» **Records contained in a dataset**:
--- --- ---
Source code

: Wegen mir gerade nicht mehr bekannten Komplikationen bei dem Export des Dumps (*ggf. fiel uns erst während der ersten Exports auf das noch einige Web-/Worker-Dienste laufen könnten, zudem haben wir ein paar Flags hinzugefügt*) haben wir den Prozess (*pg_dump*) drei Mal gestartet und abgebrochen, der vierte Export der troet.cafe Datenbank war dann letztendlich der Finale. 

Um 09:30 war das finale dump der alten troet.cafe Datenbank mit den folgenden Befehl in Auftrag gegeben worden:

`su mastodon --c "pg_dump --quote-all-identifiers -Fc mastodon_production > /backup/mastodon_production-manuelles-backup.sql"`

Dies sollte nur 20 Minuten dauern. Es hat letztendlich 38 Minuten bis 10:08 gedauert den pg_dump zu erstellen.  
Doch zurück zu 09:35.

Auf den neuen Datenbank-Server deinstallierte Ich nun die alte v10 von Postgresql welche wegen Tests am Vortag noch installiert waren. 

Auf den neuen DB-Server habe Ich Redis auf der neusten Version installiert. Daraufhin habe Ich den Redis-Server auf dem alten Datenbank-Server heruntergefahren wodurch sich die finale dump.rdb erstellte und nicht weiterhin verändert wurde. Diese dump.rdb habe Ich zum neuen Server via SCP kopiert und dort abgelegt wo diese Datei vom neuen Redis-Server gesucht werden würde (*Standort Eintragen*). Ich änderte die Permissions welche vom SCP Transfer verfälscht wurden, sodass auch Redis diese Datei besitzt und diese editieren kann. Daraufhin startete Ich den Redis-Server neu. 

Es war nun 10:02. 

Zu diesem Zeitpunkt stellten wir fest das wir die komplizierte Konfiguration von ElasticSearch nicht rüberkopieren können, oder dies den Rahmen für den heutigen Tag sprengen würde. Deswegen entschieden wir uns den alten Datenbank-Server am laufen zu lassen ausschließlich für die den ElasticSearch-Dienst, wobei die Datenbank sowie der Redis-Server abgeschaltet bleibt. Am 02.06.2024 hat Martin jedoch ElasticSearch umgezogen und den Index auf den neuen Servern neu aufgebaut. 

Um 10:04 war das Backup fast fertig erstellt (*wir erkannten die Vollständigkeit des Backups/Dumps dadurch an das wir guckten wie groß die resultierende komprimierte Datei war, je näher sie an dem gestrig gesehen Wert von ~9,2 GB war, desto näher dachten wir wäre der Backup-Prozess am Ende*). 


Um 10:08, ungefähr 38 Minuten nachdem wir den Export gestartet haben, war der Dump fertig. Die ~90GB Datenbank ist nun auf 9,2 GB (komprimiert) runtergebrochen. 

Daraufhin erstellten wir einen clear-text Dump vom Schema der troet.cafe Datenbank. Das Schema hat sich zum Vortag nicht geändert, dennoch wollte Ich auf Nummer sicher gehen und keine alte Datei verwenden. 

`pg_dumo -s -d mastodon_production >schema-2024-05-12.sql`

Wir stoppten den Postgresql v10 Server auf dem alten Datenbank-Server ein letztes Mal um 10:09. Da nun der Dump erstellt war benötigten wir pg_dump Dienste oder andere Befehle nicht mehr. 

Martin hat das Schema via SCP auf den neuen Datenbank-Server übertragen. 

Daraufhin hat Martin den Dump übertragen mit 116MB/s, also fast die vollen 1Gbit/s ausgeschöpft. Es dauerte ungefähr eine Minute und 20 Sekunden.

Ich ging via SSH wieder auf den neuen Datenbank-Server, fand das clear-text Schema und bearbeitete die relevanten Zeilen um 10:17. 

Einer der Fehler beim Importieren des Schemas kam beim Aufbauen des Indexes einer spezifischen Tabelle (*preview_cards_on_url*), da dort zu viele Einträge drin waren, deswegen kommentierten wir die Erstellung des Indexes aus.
--- --- ---
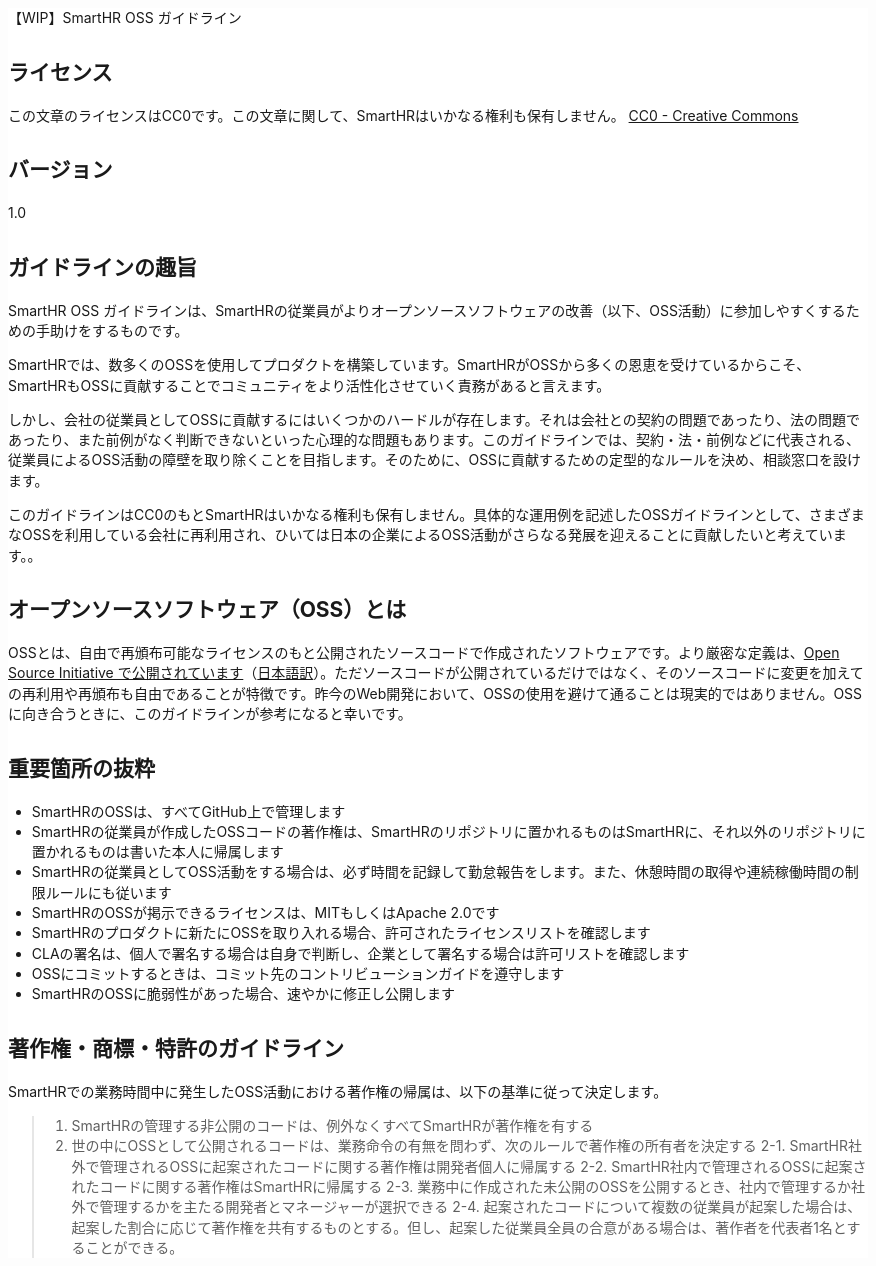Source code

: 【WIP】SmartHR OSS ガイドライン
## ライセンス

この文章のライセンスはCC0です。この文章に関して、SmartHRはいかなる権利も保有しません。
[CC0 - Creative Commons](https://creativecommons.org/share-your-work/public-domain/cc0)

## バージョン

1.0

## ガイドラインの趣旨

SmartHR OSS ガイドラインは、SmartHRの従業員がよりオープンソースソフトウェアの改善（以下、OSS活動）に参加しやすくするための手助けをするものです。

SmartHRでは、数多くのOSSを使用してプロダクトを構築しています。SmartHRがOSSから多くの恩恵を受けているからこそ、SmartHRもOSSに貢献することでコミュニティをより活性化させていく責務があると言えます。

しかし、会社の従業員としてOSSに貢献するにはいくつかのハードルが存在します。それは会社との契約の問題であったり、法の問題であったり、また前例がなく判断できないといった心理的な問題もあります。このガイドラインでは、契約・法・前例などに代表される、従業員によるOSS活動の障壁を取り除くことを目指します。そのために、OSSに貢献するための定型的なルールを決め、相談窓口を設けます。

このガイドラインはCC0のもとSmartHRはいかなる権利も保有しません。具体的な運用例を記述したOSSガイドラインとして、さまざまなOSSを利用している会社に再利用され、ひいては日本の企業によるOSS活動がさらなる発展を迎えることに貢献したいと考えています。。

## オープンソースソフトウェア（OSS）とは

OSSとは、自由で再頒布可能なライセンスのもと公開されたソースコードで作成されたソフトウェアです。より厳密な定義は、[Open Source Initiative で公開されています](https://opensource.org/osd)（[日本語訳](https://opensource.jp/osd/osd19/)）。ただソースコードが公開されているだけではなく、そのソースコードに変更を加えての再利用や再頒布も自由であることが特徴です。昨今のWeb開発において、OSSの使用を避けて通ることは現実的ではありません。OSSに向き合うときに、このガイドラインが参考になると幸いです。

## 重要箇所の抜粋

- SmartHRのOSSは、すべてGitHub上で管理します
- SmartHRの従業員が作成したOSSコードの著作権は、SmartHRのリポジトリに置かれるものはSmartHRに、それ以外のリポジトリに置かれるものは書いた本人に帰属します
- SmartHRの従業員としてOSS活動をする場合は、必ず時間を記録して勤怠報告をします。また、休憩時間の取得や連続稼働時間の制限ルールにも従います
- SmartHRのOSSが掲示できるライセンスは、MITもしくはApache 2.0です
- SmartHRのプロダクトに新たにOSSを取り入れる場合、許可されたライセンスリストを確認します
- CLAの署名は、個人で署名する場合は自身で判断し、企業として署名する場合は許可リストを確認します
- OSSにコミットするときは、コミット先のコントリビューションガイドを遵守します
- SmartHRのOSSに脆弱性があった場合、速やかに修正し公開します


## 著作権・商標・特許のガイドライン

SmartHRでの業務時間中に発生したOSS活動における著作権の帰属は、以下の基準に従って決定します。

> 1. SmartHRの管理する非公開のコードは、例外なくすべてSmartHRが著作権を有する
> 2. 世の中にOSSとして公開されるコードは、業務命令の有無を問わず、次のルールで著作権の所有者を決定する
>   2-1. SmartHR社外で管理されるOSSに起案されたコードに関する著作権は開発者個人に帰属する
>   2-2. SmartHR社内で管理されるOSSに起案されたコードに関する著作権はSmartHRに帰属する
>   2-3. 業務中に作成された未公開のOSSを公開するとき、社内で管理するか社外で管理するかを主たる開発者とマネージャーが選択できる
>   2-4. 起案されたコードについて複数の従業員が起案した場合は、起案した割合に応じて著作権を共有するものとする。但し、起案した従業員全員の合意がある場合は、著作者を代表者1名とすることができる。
--- --- ---
» **What to do**: Select and copy every line from the records that includes the word "oder".

» **Written solution**:
Zu diesem Zeitpunkt stellten wir fest das wir die komplizierte Konfiguration von ElasticSearch nicht rüberkopieren können, oder dies den Rahmen für den heutigen Tag sprengen würde. Deswegen entschieden wir uns den alten Datenbank-Server am laufen zu lassen ausschließlich für die den ElasticSearch-Dienst, wobei die Datenbank sowie der Redis-Server abgeschaltet bleibt. Am 02.06.2024 hat Martin jedoch ElasticSearch umgezogen und den Index auf den neuen Servern neu aufgebaut. 
Wir stoppten den Postgresql v10 Server auf dem alten Datenbank-Server ein letztes Mal um 10:09. Da nun der Dump erstellt war benötigten wir pg_dump Dienste oder andere Befehle nicht mehr. 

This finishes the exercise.